As you noted, the orcs were torn to shreds. The party had powerful, area-affecting debuffs available, and used them. Meanwhile, due to the extreme degree to which the orcs outnumbered the PCs (5:1), we expect that the orcs were commensurately low-level (the CR guidelines would suggest that their numbers alone represent a CR increase of about +8, which means even if these were 1st-level orcs, the CR guidelines consider this a CR 9 encounter).

The issue is that 1st-level characters are going to have a very hard time saving against 6th-level characters’ save DCs, and a very difficult time hitting 6th-level characters’ AC. At 6th-level, the druid could easily have gotten some quality non-metal armor, the fighter would probably be in full-plate or magic armor, and even the sorcerer might have a mithral buckler and mage armor already up before the fight began. The spellcasters have 3rd-level spells available, and should have +2 to their primary casting ability, which means their DCs have been improved by +2 to +3 relative to their 1st level selves. And 1st-level orc warriors aren’t exactly noted for their saving throws in the first place.

So in a lot of ways, you don’t want to use encounters this large. They rarely pose significant threats, and they cause major headaches at run-time. Rather than being “medium-sized,” this is “quite large!”

=-=-=-=-=

▸ **Work instructions**
**a)** Translate this sentence from the orc encounter passage into Spanish: "They rarely pose significant threats, and they cause major headaches at run-time."
**b)** Using the orc encounter passage, explain in one to three sentences why 1st-level orcs would struggle against 6th-level characters.

▸ **Data items**
=-=-=-=-=

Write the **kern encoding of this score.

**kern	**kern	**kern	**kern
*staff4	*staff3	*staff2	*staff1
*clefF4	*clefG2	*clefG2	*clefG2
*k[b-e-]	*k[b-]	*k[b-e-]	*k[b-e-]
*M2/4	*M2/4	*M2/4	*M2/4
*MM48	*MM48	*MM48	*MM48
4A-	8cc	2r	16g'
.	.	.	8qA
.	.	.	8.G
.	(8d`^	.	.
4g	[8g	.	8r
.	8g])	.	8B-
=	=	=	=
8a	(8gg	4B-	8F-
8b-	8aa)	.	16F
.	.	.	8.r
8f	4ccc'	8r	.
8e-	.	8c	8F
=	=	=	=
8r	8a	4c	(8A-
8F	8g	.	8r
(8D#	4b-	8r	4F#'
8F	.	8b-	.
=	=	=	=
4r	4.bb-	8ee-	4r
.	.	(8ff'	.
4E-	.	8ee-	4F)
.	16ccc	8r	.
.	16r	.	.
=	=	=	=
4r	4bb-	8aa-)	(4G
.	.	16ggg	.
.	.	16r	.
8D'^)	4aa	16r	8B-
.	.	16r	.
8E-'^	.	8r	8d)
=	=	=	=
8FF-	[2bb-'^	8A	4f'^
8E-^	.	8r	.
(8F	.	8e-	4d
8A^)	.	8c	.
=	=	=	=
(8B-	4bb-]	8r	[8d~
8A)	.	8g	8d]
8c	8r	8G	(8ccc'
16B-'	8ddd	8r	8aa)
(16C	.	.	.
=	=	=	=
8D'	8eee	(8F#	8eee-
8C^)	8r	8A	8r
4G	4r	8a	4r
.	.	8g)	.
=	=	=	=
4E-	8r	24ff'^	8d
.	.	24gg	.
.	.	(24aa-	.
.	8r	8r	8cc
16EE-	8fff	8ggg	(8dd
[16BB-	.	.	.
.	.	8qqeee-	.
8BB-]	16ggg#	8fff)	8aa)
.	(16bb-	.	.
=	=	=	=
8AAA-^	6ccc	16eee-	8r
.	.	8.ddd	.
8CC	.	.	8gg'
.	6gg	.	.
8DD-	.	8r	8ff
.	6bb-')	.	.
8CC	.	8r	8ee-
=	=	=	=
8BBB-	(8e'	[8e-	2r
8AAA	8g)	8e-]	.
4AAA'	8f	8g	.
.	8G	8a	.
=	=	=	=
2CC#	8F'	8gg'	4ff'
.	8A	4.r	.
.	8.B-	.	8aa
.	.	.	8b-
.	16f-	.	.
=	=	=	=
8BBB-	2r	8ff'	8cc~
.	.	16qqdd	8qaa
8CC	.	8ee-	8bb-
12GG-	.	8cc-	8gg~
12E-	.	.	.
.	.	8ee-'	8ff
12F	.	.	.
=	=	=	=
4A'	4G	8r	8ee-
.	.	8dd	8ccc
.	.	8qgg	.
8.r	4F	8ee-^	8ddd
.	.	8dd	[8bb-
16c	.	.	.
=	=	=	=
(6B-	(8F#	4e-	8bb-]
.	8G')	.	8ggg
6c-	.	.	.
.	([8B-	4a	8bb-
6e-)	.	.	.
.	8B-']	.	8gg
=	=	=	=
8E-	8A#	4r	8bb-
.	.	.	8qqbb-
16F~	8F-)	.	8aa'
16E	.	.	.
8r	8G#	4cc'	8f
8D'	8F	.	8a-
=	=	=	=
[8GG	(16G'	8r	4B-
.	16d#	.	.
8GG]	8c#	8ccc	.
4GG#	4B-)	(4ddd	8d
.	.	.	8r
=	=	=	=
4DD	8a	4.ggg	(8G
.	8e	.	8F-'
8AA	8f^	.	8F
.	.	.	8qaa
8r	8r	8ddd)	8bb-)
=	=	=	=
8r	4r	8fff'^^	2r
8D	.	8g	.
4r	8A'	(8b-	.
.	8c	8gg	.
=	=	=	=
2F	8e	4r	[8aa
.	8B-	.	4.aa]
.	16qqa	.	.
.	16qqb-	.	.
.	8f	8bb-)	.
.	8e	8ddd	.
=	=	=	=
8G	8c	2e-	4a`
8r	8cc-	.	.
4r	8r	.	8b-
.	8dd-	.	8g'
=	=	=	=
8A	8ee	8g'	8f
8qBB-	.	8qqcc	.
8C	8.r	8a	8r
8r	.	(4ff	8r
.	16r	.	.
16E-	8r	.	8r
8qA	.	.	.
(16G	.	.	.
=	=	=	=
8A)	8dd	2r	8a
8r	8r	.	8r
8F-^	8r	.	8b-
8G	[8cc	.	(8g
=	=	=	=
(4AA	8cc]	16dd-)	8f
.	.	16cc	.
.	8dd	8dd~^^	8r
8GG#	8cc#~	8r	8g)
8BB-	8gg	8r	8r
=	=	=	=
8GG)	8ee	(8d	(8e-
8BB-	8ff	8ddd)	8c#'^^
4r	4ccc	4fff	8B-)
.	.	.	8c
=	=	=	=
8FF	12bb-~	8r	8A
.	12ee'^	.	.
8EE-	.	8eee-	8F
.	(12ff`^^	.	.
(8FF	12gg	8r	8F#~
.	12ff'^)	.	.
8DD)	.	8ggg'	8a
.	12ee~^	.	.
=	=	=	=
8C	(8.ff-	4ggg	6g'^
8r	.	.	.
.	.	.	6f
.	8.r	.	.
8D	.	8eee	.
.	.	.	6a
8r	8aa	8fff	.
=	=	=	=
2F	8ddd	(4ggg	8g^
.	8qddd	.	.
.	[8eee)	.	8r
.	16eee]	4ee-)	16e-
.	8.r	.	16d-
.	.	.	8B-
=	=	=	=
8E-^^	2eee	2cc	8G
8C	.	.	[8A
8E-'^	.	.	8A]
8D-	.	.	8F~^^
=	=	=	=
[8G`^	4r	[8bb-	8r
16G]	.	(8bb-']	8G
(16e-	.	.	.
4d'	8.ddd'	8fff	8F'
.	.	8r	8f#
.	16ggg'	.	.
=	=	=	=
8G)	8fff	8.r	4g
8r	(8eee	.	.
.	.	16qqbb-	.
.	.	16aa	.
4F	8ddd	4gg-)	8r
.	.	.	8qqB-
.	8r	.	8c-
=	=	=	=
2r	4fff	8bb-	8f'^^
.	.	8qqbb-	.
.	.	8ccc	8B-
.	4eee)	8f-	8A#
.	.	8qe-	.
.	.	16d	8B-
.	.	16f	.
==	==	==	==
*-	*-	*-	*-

=-=-=-=-=

▸ **Answers in order**
**a)** Rara vez representan amenazas significativas y causan grandes dolores de cabeza durante el juego.

**b)** The orcs would have a very hard time saving against the party's save DCs. The spellcasters have 3rd-level spells and +2 to their primary casting ability, which raises their DCs by 2 to 3 over their 1st-level selves, and 1st-level orc warriors have poor saving throws to begin with. The orcs would also find it very difficult to hit the characters' AC, since by 6th level the party could have good non-metal armor, full plate or magic armor, or even a mithral buckler and mage armor.